Meski demikian, menyewakan rumah juga ternyata dikenai pajak oleh pemerintah. Pajak apa saja? Mari kita simak penjelasan lengkapnya berikut ini. Apa itu pajak sewa rumah? Pajak sewa rumah adalah pungutan wajib yang dikenakan pada setiap penghasilan yang diperoleh dari penyewaan properti, seperti rumah atau apartemen. Ketika Anda menyewakan rumah kepada penyewa, penghasilan yang Anda terima dari sewa tersebut dapat dikenakan pajak oleh otoritas pajak atau pemerintah.
Secara umum, pajak yang berkaitan dengan sewa-menyewa rumah adalah pajak penghasilan (PPh), pajak pertambahan nilai (PPN), dan pajak bumi dan bangunan (PBB). Ketiga pajak ini dikenakan kepada pemberi sewa atau bisa juga kepada penyewa, tergantung siapa yang menyewa rumah tersebut.
Untuk mengetahui lebih lanjut cara kerja dari pajak-pajak tersebut, akan Mortgage Master jelaskan satu-persatu. Jenis-jenis pajak terkait sewa-menyewa rumah dan penghitungannya
- Pajak penghasilan (PPh) Di Indonesia, pajak sewa rumah yang berkaitan dengan pajak penghasilan (PPh) diatur berdasarkan Undang-Undang (UU) No. 36 Tahun 2008 tentang Pajak Penghasilan. Pajak ini bersifat final, sesuai dengan yang tercantum dalam pasal 4 ayat 2. Artinya, pajak tersebut langsung dipotong dari pendapatan sewa saat transaksi terjadi.
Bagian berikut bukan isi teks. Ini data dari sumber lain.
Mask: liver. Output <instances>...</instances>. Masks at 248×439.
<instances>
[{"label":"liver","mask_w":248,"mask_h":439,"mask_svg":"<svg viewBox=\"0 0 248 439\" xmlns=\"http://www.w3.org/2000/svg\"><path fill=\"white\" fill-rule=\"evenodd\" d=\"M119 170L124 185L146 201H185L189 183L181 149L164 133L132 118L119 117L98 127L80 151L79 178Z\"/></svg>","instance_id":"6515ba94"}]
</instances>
Adapun jenis penghasilan yang dikenai pajak final sesuai pasal tersebut, yakni:
Penghasilan berupa bunga deposito dan tabungan lainnya, bunga obligasi dan surat utang negara, dan bunga simpanan yang dibayarkan oleh koperasi kepada anggota koperasi orang pribadi.
Penghasilan berupa hadiah undian.
Penghasilan dari transaksi saham dan sekuritas lainnya, transaksi derivatif yang diperdagangkan di bursa, dan transaksi penjualan saham atau pengalihan penyertaan modal pada perusahaan pasangannya yang diterima oleh perusahaan modal ventura.
Penghasilan dari transaksi pengalihan harta berupa tanah dan/atau bangunan, usaha jasa konstruksi, usaha real estate, dan persewaan tanah dan/atau bangunan.
Penghasilan tertentu lainnya, yang diatur dengan atau berdasarkan Peraturan Pemerintah.
PPh final untuk sewa rumah wajib dibayar pemberi sewa apabila penyewa rumah adalah orang pribadi. Namun jika penyewa rumah adalah badan usaha atau pengusaha kena pajak (PKP), maka PPh wajib dipotong oleh penyewa, dan penyewa wajib memberikan bukti potong kepada yang menyewakan atau yang menerima penghasilan.
Tarif PPh atas penghasilan dari penyewaan rumah adalah sebesar 10% dari pendapatan bruto yang kita dapatkan dari uang sewa per tahun. Pendapatan bruto ini artinya termasuk juga biaya-biaya dalam bentuk apapun yang berkaitan dengan rumah yang disewa, termasuk biaya perawatan, biaya pemeliharaan, biaya keamanan, biaya fasilitas lainnya, dan service charge.
Untuk mengetahui cara menghitungnya, mari simak contoh kasus berikut ini:
Budi menyewakan rumahnya kepada Pratama dengan harga sewa per tahun Rp 36 juta. Selain biaya pokok sewa, Budi juga mengenakan biaya perawatan dan pemeliharaan rumah, serta biaya kemanan kepada Pratama senilai total Rp 3 juta per tahun. Dengan demikian, PPh yang perlu dibayar Budi untuk tahun pajak tersebut adalah:
Penghasilan bruto x 10% = nilai PPh (36 juta + 3 juta) x 10% = Rp 3,9 juta
- Pajak pertambahan nilai (PPN) Selain PPh, pajak lain yang masih berkaitan dengan sewa-menyewa rumah adalah PPN. Meski demikian, tidak semua penyewaan rumah akan dikenai PPN. Ini bergantung lagi kepada status penyewa.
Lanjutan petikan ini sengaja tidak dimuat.